Amazon's stock was up another 5%, approaching its all-time high. The e-commerce marketplace provider is getting ready for one of its biggest shopping events of the year, and shareholders are trying to get the jump on the positive impact on the stock before it actually happens.
Prime Day is scheduled for this Tuesday and Wednesday, Oct. 13 and 14. Ordinarily, Amazon would have done the Prime Day event in July, but the COVID-19 pandemic created challenges that pushed it back.
The interesting thing about the new timing is that it comes close enough to the holiday shopping season to have an influence on it, yet it's far enough before the traditional Black Friday events to maintain its separate identity. To the extent that it might pull some demand forward from late November and December, Amazon hopes that it'll make its employee experience more manageable during the often-tumultuous shopping season.

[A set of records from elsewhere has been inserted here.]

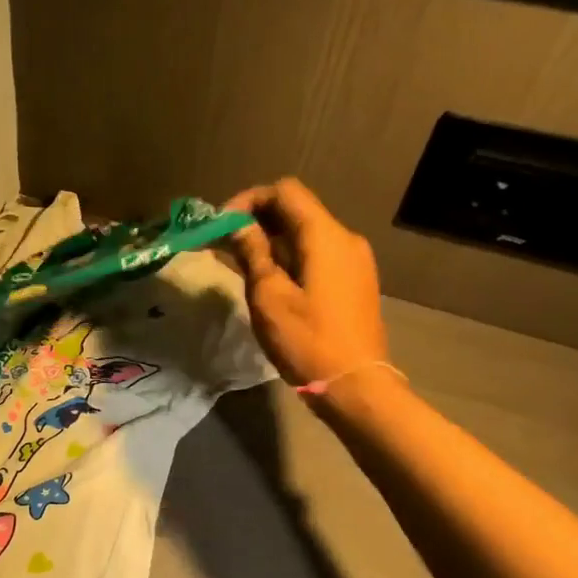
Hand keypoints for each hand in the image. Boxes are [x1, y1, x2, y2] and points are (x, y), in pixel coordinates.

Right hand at [224, 178, 389, 386]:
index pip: (285, 192)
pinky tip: (268, 279)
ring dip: (271, 240)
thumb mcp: (269, 296)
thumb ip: (253, 253)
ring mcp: (354, 260)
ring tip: (239, 263)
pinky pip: (317, 253)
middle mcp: (345, 239)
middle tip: (224, 244)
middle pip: (296, 210)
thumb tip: (239, 227)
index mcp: (325, 236)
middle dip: (257, 220)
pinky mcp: (354, 280)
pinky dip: (289, 256)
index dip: (249, 199)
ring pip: (305, 233)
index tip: (222, 225)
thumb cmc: (307, 340)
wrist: (355, 385)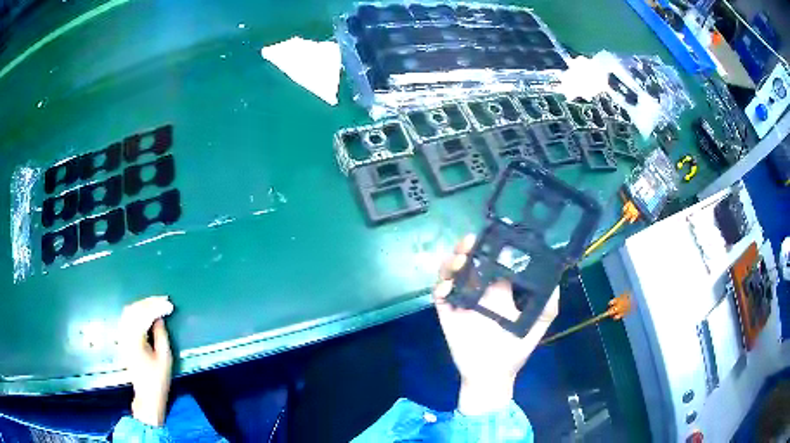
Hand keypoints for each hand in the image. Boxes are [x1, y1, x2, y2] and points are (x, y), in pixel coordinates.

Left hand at [118, 296, 174, 426]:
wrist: (146, 395)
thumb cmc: (158, 380)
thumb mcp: (165, 359)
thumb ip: (161, 336)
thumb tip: (159, 318)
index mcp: (135, 340)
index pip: (144, 315)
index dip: (157, 307)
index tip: (170, 305)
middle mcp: (125, 334)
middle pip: (135, 310)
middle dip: (149, 303)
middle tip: (164, 299)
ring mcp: (122, 336)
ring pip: (129, 311)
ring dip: (142, 304)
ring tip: (156, 302)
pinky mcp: (122, 338)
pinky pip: (126, 317)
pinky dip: (136, 310)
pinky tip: (144, 310)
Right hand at [433, 235, 559, 415]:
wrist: (492, 375)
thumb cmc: (515, 350)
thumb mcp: (538, 325)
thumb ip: (548, 303)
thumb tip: (556, 277)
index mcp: (499, 291)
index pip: (492, 262)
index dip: (490, 247)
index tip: (493, 235)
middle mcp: (479, 292)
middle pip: (468, 263)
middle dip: (466, 249)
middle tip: (469, 242)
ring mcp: (462, 303)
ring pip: (452, 275)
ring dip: (451, 264)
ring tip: (458, 260)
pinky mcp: (449, 315)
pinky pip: (440, 297)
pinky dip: (440, 288)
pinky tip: (448, 286)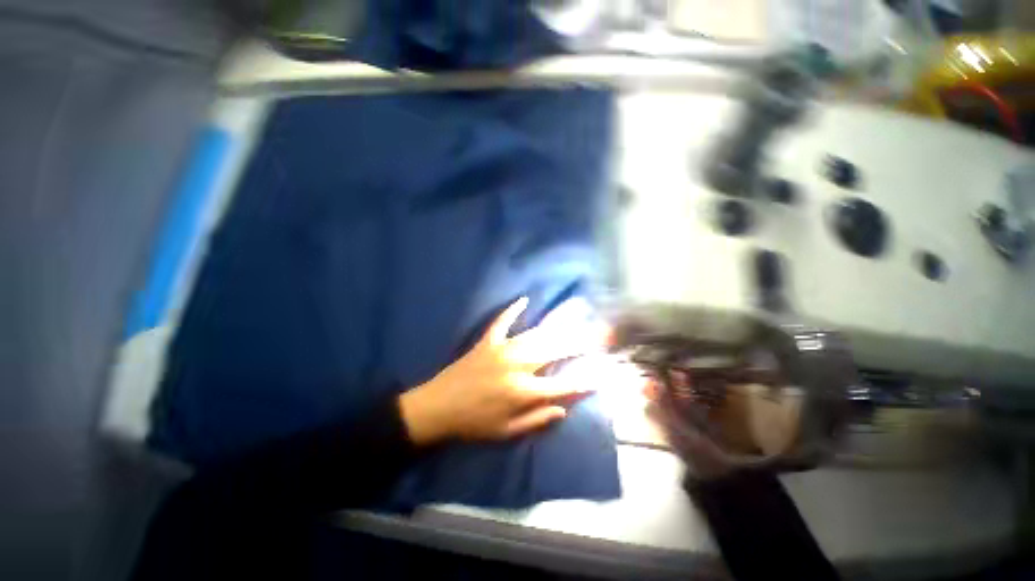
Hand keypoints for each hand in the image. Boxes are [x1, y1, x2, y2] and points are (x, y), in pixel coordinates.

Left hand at [399, 297, 607, 444]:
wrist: (438, 407)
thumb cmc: (474, 424)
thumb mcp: (506, 432)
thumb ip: (537, 419)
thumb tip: (563, 409)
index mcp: (523, 391)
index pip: (562, 385)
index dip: (584, 381)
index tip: (601, 374)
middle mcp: (517, 366)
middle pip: (553, 351)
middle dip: (578, 343)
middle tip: (596, 335)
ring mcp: (501, 349)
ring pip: (535, 335)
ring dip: (556, 326)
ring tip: (574, 316)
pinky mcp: (487, 341)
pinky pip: (502, 321)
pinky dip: (512, 310)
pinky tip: (523, 299)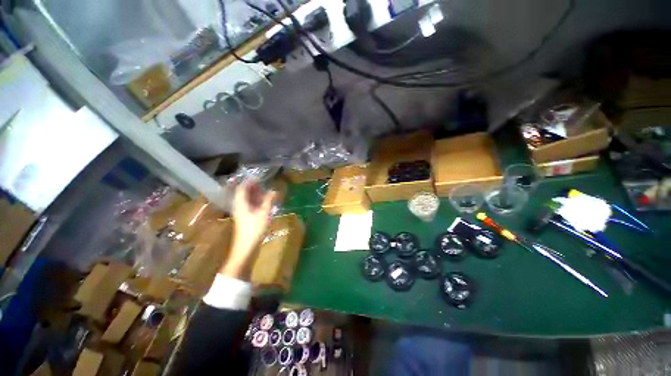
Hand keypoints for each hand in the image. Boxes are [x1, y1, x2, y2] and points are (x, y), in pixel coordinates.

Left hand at [220, 181, 274, 279]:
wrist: (246, 247)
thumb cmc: (254, 229)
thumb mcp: (264, 213)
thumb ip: (268, 201)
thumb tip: (273, 190)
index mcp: (241, 204)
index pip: (242, 188)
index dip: (249, 182)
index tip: (258, 177)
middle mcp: (239, 207)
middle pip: (244, 194)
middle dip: (253, 187)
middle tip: (263, 182)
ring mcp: (242, 213)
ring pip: (247, 200)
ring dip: (255, 195)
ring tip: (265, 190)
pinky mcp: (245, 219)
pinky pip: (250, 206)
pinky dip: (256, 202)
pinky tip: (264, 202)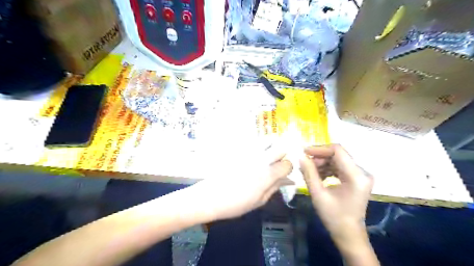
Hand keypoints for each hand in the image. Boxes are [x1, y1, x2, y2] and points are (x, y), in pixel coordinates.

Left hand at [196, 145, 294, 219]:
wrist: (210, 196)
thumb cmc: (236, 203)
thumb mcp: (259, 201)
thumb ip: (275, 187)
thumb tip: (289, 180)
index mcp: (267, 174)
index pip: (288, 163)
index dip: (287, 168)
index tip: (281, 173)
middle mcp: (260, 159)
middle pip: (281, 146)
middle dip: (282, 153)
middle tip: (275, 162)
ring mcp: (249, 151)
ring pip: (268, 139)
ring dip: (271, 145)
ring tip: (266, 155)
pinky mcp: (239, 148)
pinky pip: (255, 140)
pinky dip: (259, 145)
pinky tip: (253, 155)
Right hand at [299, 145, 373, 246]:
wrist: (349, 234)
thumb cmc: (334, 217)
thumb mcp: (318, 194)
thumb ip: (309, 173)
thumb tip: (301, 156)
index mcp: (356, 176)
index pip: (338, 151)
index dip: (320, 149)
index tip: (304, 152)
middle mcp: (362, 172)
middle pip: (338, 155)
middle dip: (320, 157)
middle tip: (305, 163)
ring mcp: (361, 175)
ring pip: (338, 160)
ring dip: (322, 163)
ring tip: (309, 170)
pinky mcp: (357, 179)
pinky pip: (340, 167)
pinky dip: (328, 168)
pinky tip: (318, 175)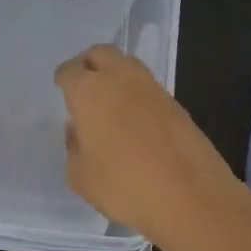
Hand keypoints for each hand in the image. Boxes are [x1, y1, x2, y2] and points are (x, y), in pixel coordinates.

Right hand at [54, 44, 250, 250]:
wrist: (190, 196)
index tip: (61, 88)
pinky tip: (133, 118)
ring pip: (127, 64)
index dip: (63, 78)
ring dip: (114, 74)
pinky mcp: (176, 103)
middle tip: (82, 84)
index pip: (70, 70)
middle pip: (100, 53)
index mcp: (90, 91)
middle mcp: (120, 79)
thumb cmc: (124, 186)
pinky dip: (135, 93)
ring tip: (108, 101)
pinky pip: (147, 86)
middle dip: (88, 63)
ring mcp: (152, 88)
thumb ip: (74, 146)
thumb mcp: (80, 176)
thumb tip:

Meanwhile, if Amazon can lure more Prime memberships, it's only that much the better for its overall profit margin. By luring more customers in when they're ready to shop, Amazon is putting itself in position for some massive gains down the road as well.
Workhorse pulls more weight
Meanwhile, Workhorse Group saw its shares rise 5%. The electric truck developer continued to see its stock gain momentum from late last week, and it also managed to raise some money in the process.
Workhorse said early Monday that it had sold $200 million in four-year convertible debt to two institutional investors. The terms include 4% interest and the right to convert the notes to stock at a price of $36.14 per share. That's 35% above where the stock closed last Friday.
Workhorse intends to use the money to boost its production volume, bring new products to market, and refinance other debt at more favorable terms. Workhorse also said it had persuaded owners of $70 million in existing convertible notes to exchange them for the new issue.
Shareholders have watched Workhorse Group closely because it's looking to obtain a $6 billion contract with the U.S. Postal Service to provide electric delivery vehicles for delivering mail. Workhorse is the only all-electric company making a bid, and investors are hopeful that will give the company an edge even over rivals that have a longer history of vehicle production than Workhorse has.
Investors have been excited about renewable energy stocks, and in many ways, electric vehicle makers like Workhorse feed into that frenzy as well. Workhorse hopes it will win a big contract and secure its future for years to come.